When we were very young, my sister and I would accompany our mother, grandmother, and aunt to the farmer’s market in Paterson, NJ. When the NJ harvest was at its peak, farmers would exhibit their crops in bushels alongside the railroad track. Mom, Aunt Arpie, and Nanny would walk up and down, examining the produce in every stall until they found just the right vegetables – at the right price. We’d bring home baskets brimming with red peppers and tomatoes. Nanny would begin the process of making pastes out of the tomatoes and red peppers - cutting, cooking, sun-drying, grinding, and finally storing the end result in tightly sealed jars with a pool of olive oil on top of the pastes. She'd store them in the freezer so they would last until the next harvest.

Fast forward to 2017:

Since it’s still tomato growing season in my corner of the world, markets are offering locally grown tomatoes of every shape and size at very affordable prices. 

Unlike my mother, aunt, and grandmother, I don't buy produce by the basket or bushel, but I do tend to buy more than I need– especially grape or cherry tomatoes. They’re just so cute and sweet, I like to pop one (or more) in my mouth as an afternoon treat!

I overdid the grape tomato purchase, as I knew I would, so I decided to roast a tray-full because I know they’ll last longer, and can be used in a variety of recipes. (Oven-roasting is a lot easier and quicker than the exhausting method used by my grandmother back in her day.) 

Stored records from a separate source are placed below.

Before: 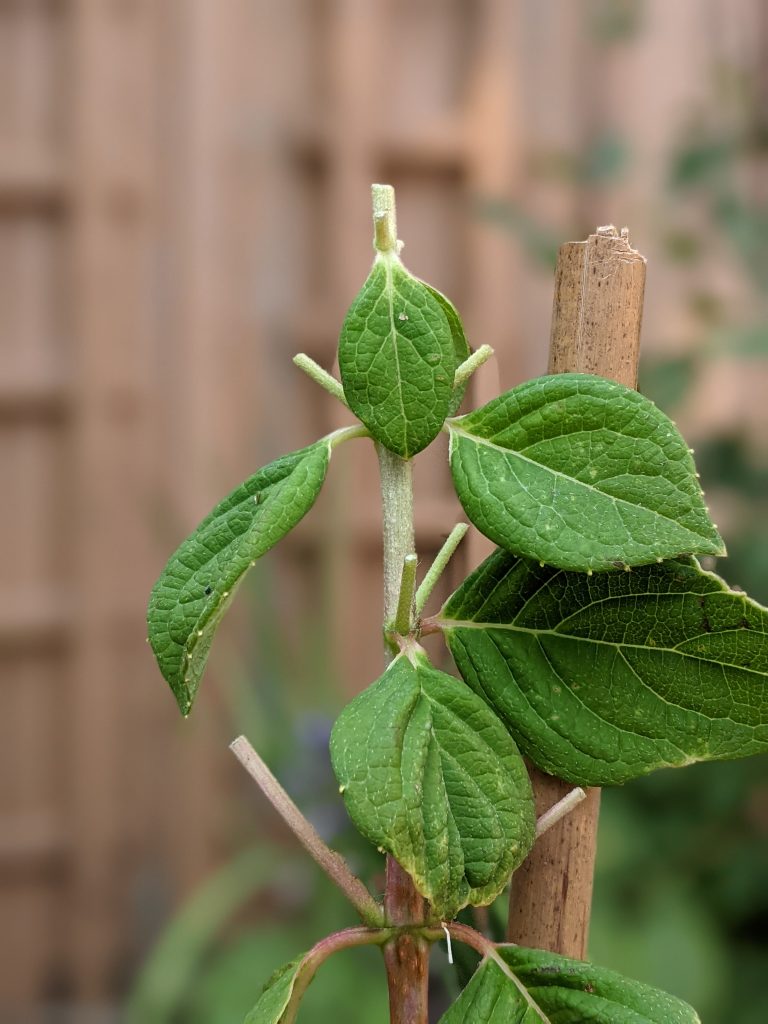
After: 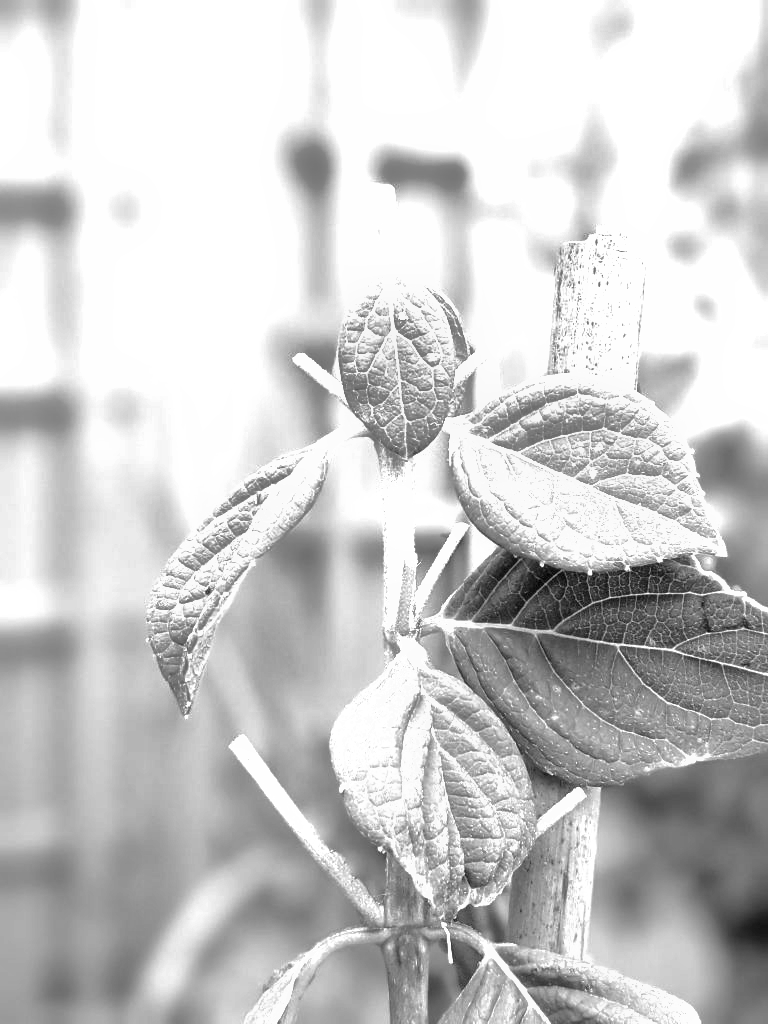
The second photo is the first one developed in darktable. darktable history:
monochrome: on, module defaults
exposure: black level correction 0, exposure 1.975 EV, compensate exposure bias true, compensate highlight preservation false
shadows and highlights: shadows 30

Salt, pepper and olive oil are all that’s needed to boost the tomato’s flavor – and a sprinkle of za’atar provides that extra-special flair.
Slow Roasted Tomatoes with Za'atar
Slow Roasted Tomatoes with Za’atar

Ingredients:

1 (or 2) pint(s) grape tomatoes – or – cherry tomatoes
2 – 4 Tbsp. olive oil (depending on the amount of tomatoes used)
½ to 1 tsp. Kosher salt
Freshly ground pepper, to taste
2 to 4 Tbsp. za’atar, or to taste

NOTE: Za’atar is sold in Middle Eastern stores, or you can make your own!

Directions:
Washed tomatoes...
1. Rinse tomatoes; pat dry with paper towels.
Dried on paper towels...
Grape tomatoes cut in half lengthwise...
Seasoned...
2. Slice tomatoes in half and place in a medium to large mixing bowl, depending on the amount being made. Add olive oil, salt, pepper, and za’atar; toss gently to coat.
Ready to bake...
3. Line one or two baking pans with 1” sides with parchment paper. Evenly spread tomatoes in the pan(s), cut-side-up, in a single layer.
After 2 hours of baking at 275°F
3. If making one tray, set the oven rack to center position and turn oven to 275°F. (There’s no need to preheat the oven for this recipe.) Roast for 2 to 3 hours. Tomatoes are done when they’re soft, start to shrivel, and begin to caramelize.

NOTE: If roasting 2 pans of tomatoes at once, place the oven racks as close to the center of the oven as possible. Halfway way through baking, switch the top pan to the lower rack and the lower pan to the top rack.

Serving suggestions: Eat them as they are - warm from the oven or at room temperature, or as a topping for toasted bread, or grilled meat, fish or poultry; tossed in salad; added to sandwiches, soups or stews; topped with plain, thick yogurt; mashed into a paste and use as a spread; mixed with pasta – or whatever else you like!

To store: Place tomatoes in an airtight container, drizzled with olive oil. Cover and refrigerate. This should keep for about a week- if it lasts that long!